【不大可能吧, 她一個小公司老闆, 落魄千金, 哪有錢投資啊。】
【聽說這兩年她混得特差,是真的嗎?】
【我聽我朋友的男朋友說, 是得罪了杜驍。】
【杜驍這麼牛逼嗎??】
【姐妹,你怕是沒聽說過頂流轉做資本有多可怕……】
群里正聊得熱火朝天,鄭圓圓突然推門出來, 見到她, 設計部頓時正襟危坐,一片認真祥和, 鄭圓圓掃了她們一眼,轉身去了茶水間。
辦公室內。
朗溪和柯文雅面對面站著,且朗溪絲毫沒有邀請她坐下的意思。如果不是出於成年人的理智和分寸, 以及想知道她到底過來幹什麼,朗溪早就叫保安把人趕出去了。

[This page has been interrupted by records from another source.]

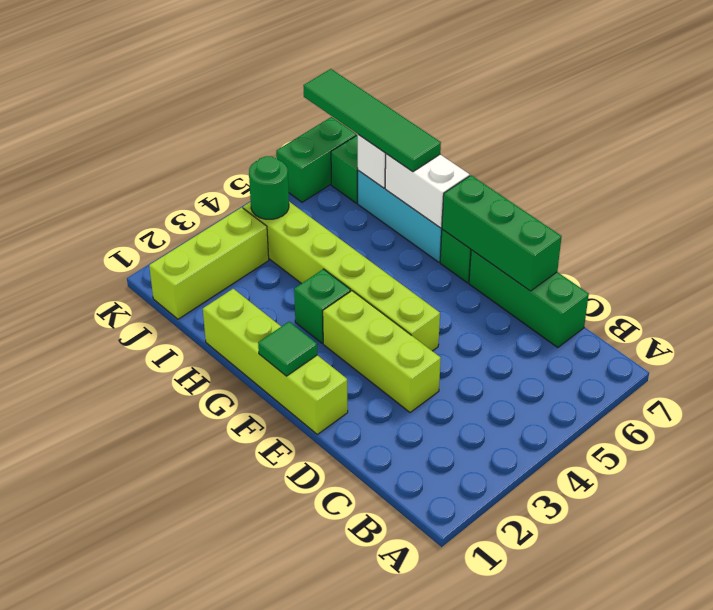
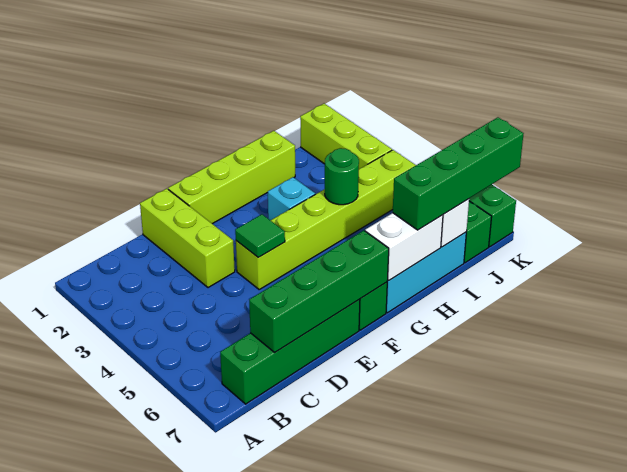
green 1x3 brick [469,250,589,348] -> green 1x4 brick [220,299,360,404]
lime 1x3 brick [323,291,441,412] -> lime 1x3 brick turned to [140,189,235,288]
green 1x3 brick [442,175,562,291] -> green 1x4 brick [249,230,389,352]
green 1x1 tile [258,322,317,376] -> green 1x1 tile moved to [235,214,285,257]
green 1x1 brick [294,269,351,343] -> cyan 1x1 brick [268,177,315,220]
green 1x4 tile [303,69,441,172] -> green 1x4 brick [393,117,524,230]
green 1x1 round brick [249,156,289,219] -> green 1x1 round brick moved to [325,148,359,205]

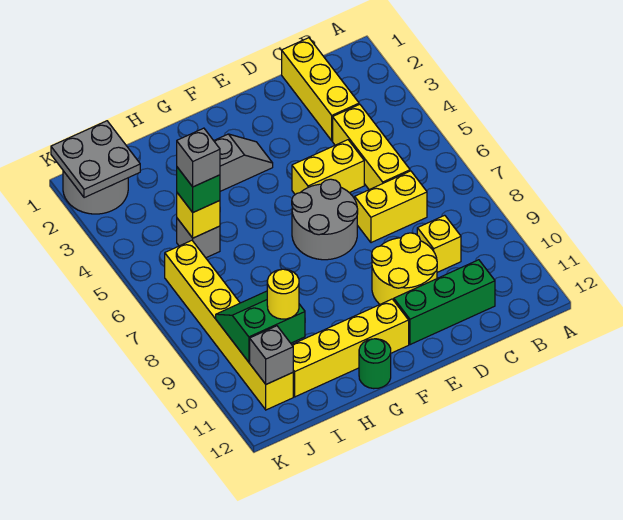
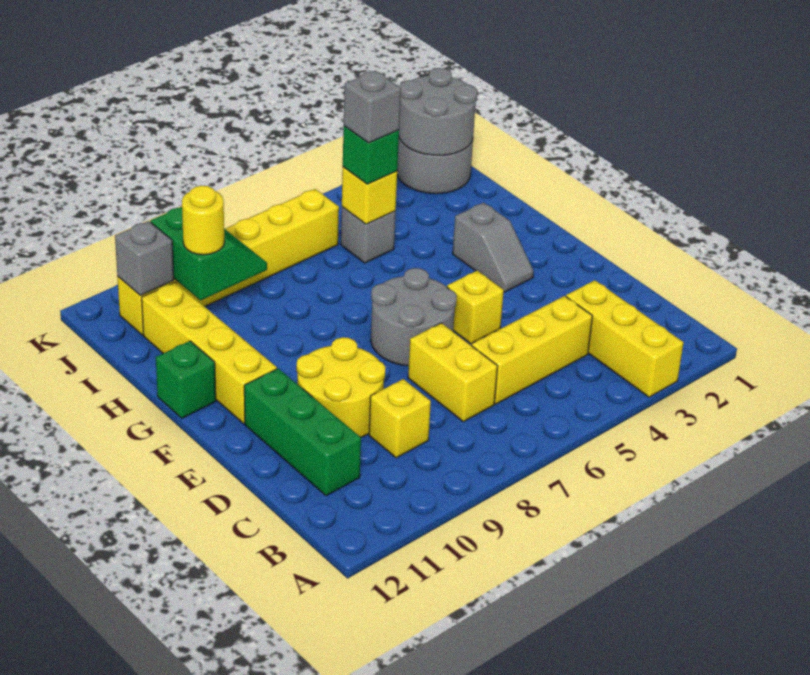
yellow 1x3 brick [282,38,359,141] -> yellow 1x3 brick turned to [566,280,684,397]
yellow 1x2 brick [292,140,364,194] -> yellow 1x1 brick [447,271,504,344]
green 1x1 round brick [359,339,391,389] -> green 1x1 brick [156,341,216,418]
grey 2x2 plate [51,121,140,198] -> grey 2x2 round brick [399,68,477,155]

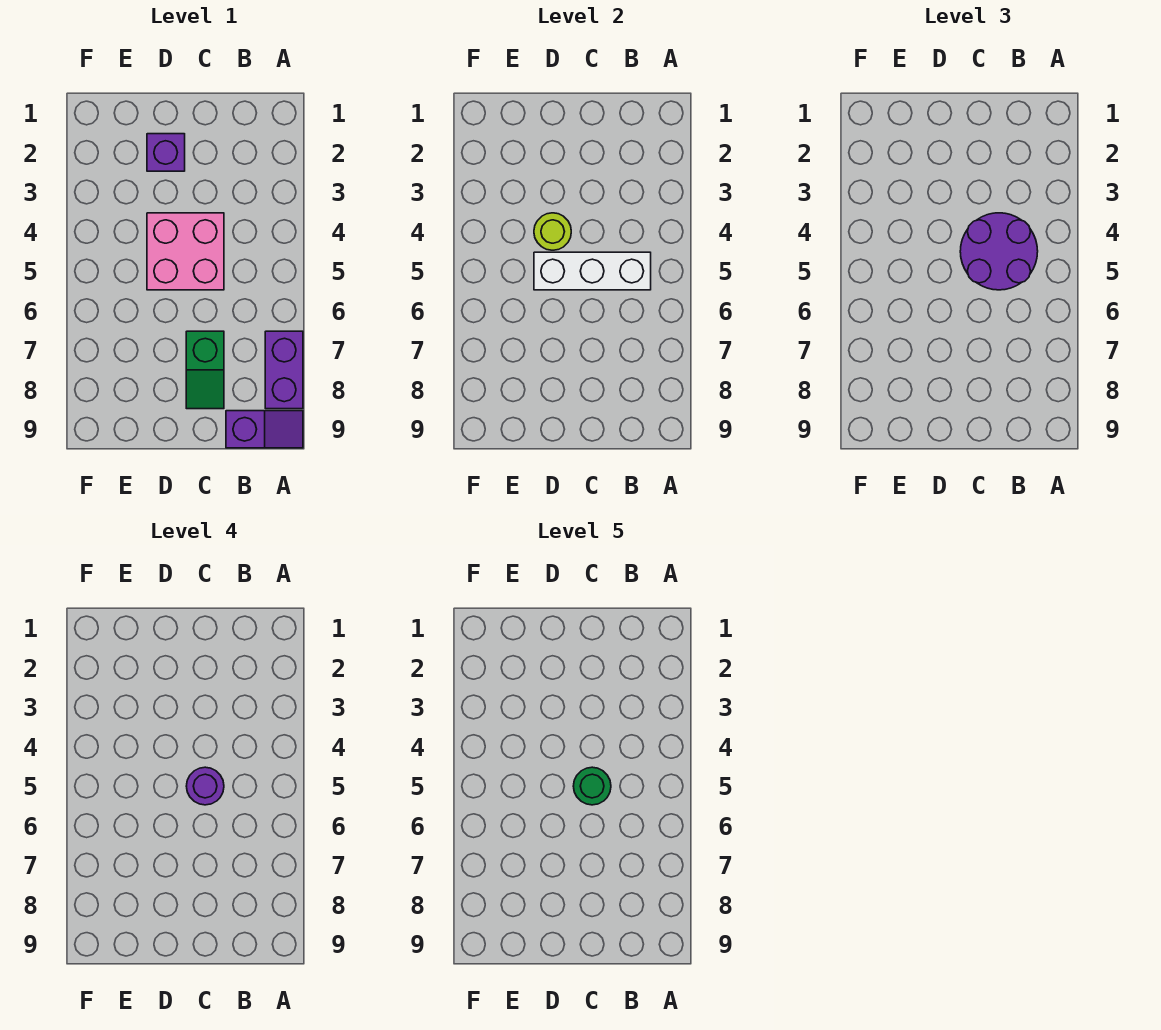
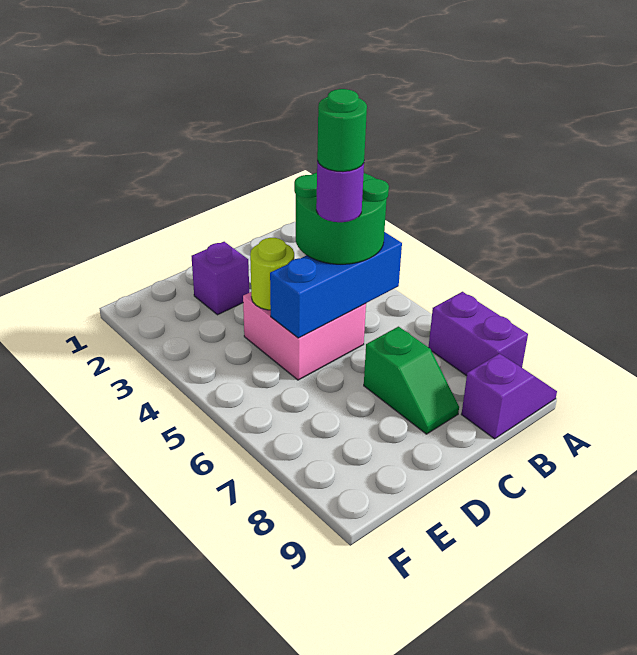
purple 2x2 round brick [960,213,1038,290] -> green 2x2 round brick [294,173,389,264]
white 1x3 brick [534,252,651,290] -> blue 1x3 brick [270,232,402,338]

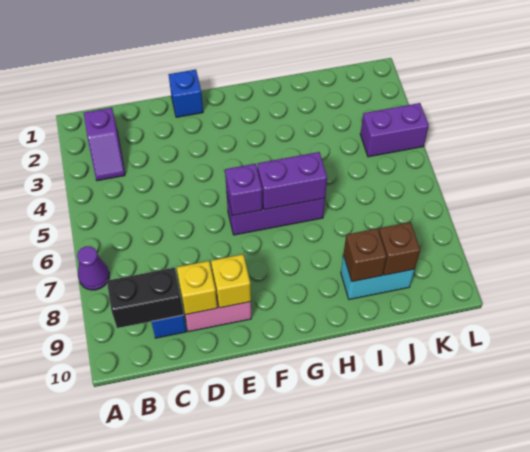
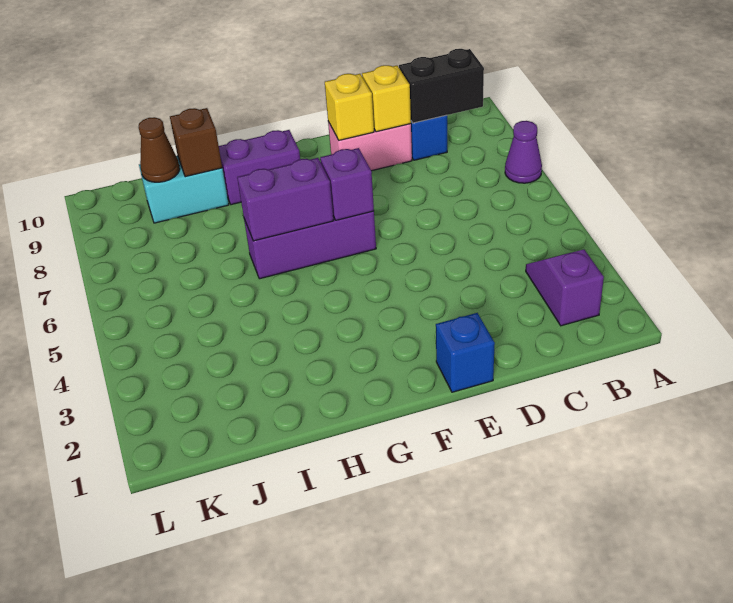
brown 1x1 brick [379,222,420,275] -> brown 1x1 cone [139,117,180,182]
purple 1x2 brick [360,103,429,157] -> purple 1x2 brick moved to [219,130,300,205]

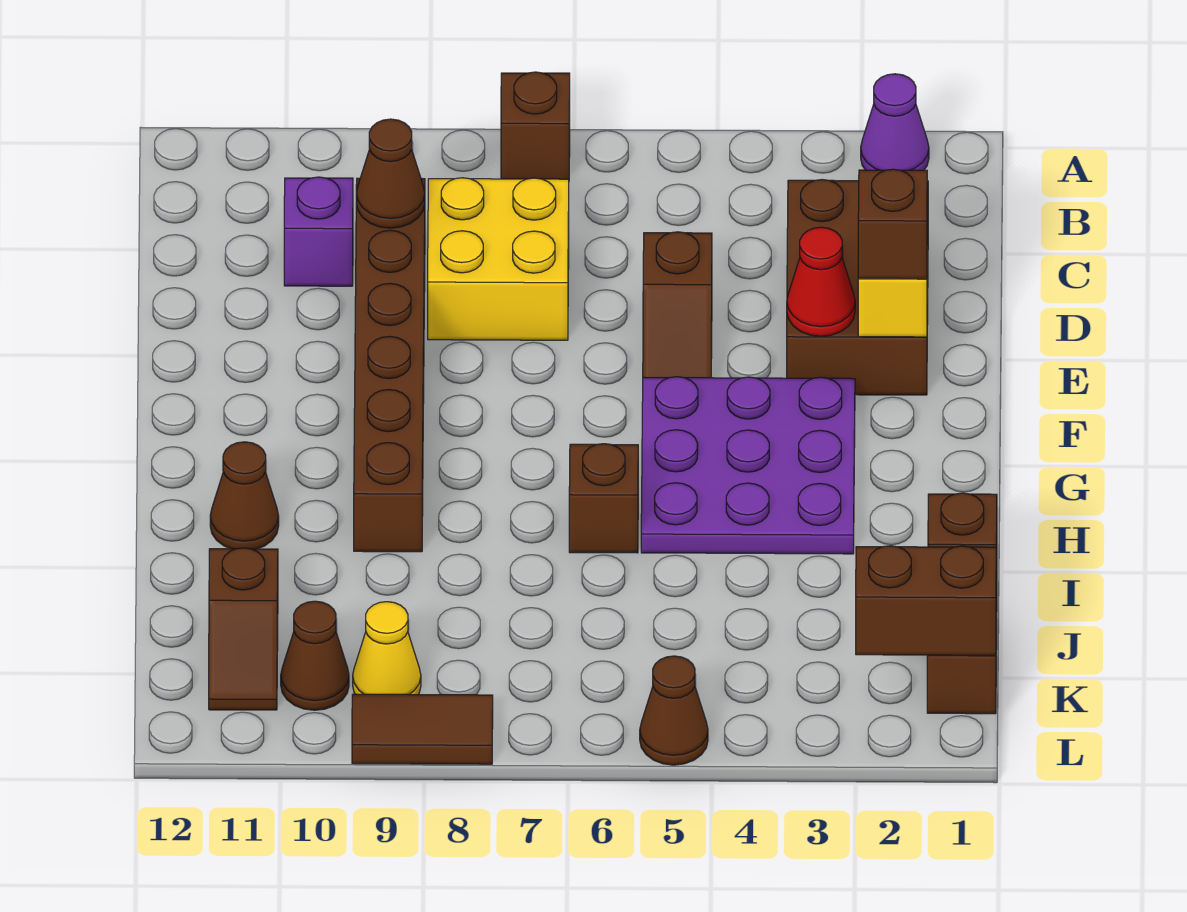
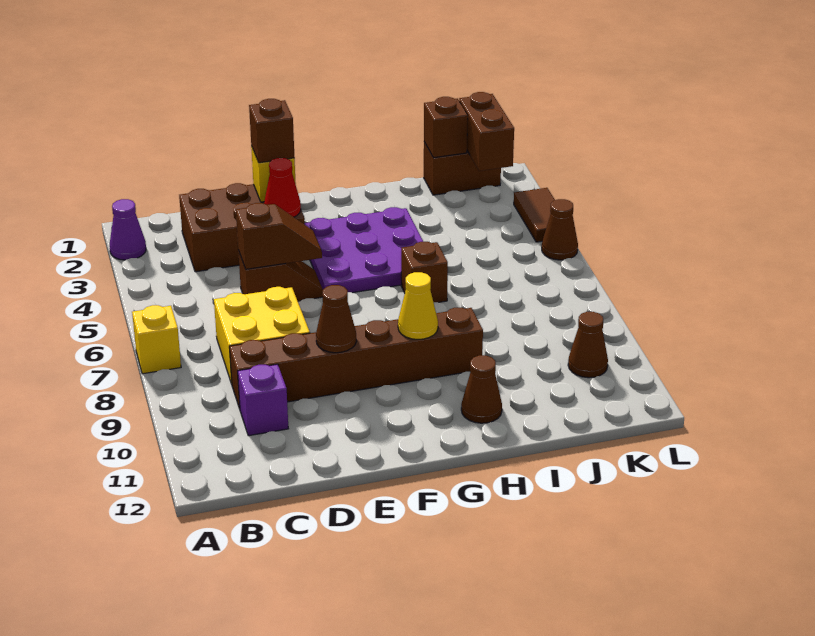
brown 1x1 brick [501,72,570,180] -> yellow 1x1 brick [132,305,181,374]
brown 1x1 cone [356,119,425,228] -> brown 1x1 cone moved to [316,285,356,353]
brown 1x2 slope [209,548,278,710] -> brown 1x2 slope moved to [236,203,322,269]
yellow 1x1 cone [353,602,421,695] -> yellow 1x1 cone moved to [398,272,438,339]
brown 1x2 tile [352,694,493,764] -> brown 1x2 tile moved to [514,188,555,242]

時隔三年, 再見到柯文雅,朗溪還是很窩火。這女人仿佛長在她的逆鱗上,每個表情和動作都讓她非常不爽。
在這一刻, 朗溪突然很慶幸出門時聽了韓果果的話穿高跟鞋,她這一次才沒有像上次那樣看起來比她矮一截。
其實柯文雅並不高,只是當年打扮得花里胡哨,且身板子很厚重,看起來在氣勢上就壓了作為大學生的朗溪一截兒。
可現在——
兩個人穿著勢均力敵的高跟鞋,海拔一致,剩下的就是拼臉蛋身材。但顯然,快四十歲的女人顯然跟朗溪比不了,更何況現在的小姑娘明艷動人,一顰一笑氣質卓絕。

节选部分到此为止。